Drawing on jazz, rock, funk, and Latin influences, Snarky Puppy played numbers from the group’s latest Grammy-award winning album, Culcha Vulcha. The music was complex, but not so cerebral that anyone felt left out. There were no lyrics, yet everyone could sing along. People freaked out when percussionist Nate Werth exchanged his drumsticks for shakers in the middle of his solo. By the end, dozens of people were dancing in the aisles. Moments like these were plentiful over the course of the entire evening, which demonstrated the sense of connection that Snarky Puppy was able to create with the audience.
The group achieved an amazing balance between carefully rehearsed tightness of sound and improvisatory freedom that kept everyone on the edge of their seats.

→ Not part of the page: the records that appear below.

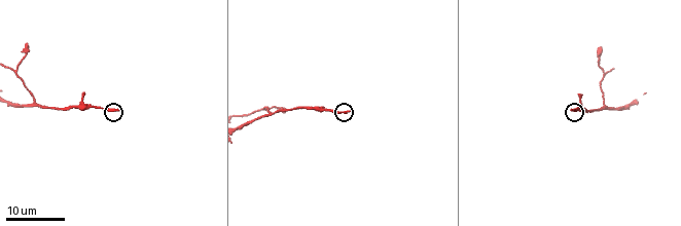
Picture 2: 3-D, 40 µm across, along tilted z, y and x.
what lies round it
look pieces 6um at 2:(570, 108)

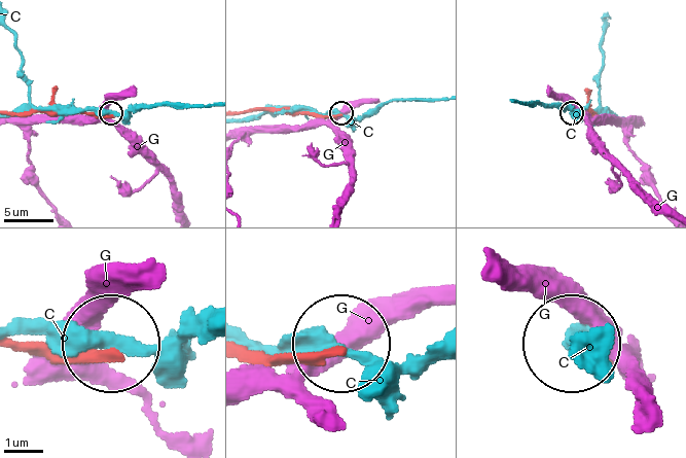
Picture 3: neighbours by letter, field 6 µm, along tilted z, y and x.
width 200 nm
leave # C other, G other; none of them fits

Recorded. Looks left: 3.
free end
look 3d 24um at 1:(618, 179)

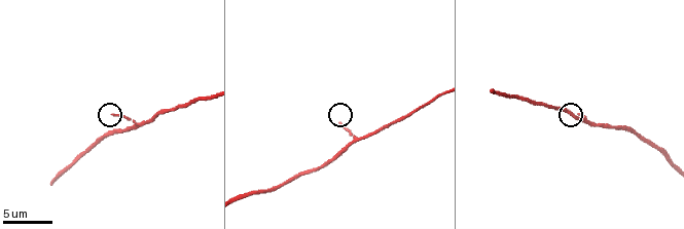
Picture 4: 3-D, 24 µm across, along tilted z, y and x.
look pieces 8um at 4:(339, 125)

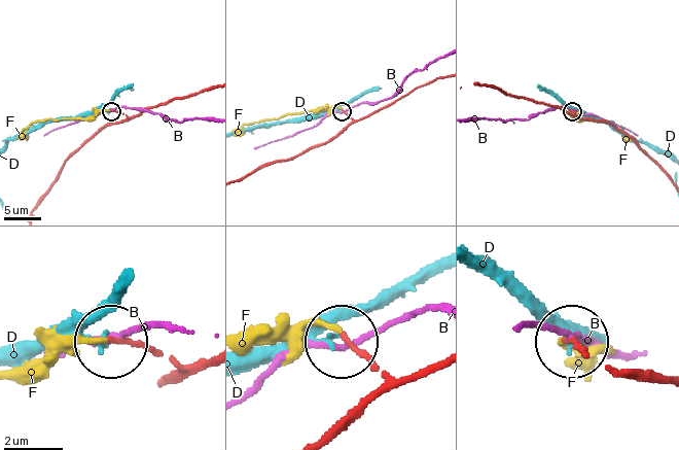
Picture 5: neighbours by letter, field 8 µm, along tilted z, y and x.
join F # B other, D other, F same; passes_along 5:(346, 126), (351, 119), (328, 107), (243, 130); the neuron continues

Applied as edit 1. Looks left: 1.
stop edits join@5; rest unchecked

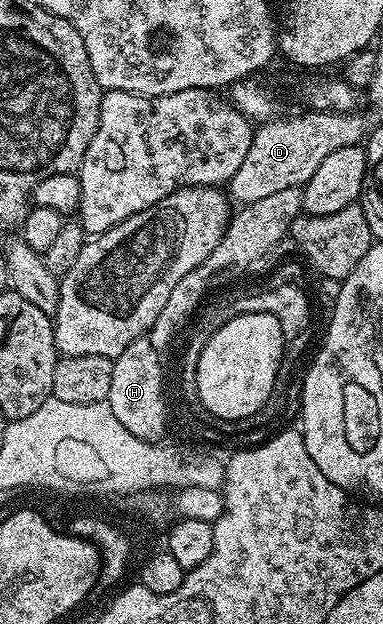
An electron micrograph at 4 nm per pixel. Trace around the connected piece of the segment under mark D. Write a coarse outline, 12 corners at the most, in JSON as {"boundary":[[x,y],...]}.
{"boundary":[[358,114],[266,120],[229,184],[232,204],[302,188],[364,138]]}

Every heart-stopping break, every jaw-dropping solo, every head-bopping groove and catchy melody kept the venue full of energy. Since every instrument was hooked up to amplifiers, the players were able to use distortion and reverb techniques to widen and exploit the timbral possibilities of their instruments. And the audience couldn’t seem to get enough of the delicious sounds they cooked up.
This concert was one of the most enjoyable performances I’ve attended in a long time. I’ve been to dozens of great concerts in my life, and dozens more after moving to Ann Arbor, but something about this show was special. Both Mama Sol and Snarky Puppy achieved an intimate connection with the crowd, despite its large size. Their grooves were electrifying, which created this beautiful, symbiotic relationship between audience and performer as energy whirred around the 3,000-seat auditorium. Afterwards, I couldn’t believe that I had been crammed into a Hill Auditorium seat for three hours. The music was so infectiously joyful that perhaps time itself got a little lost in the moment.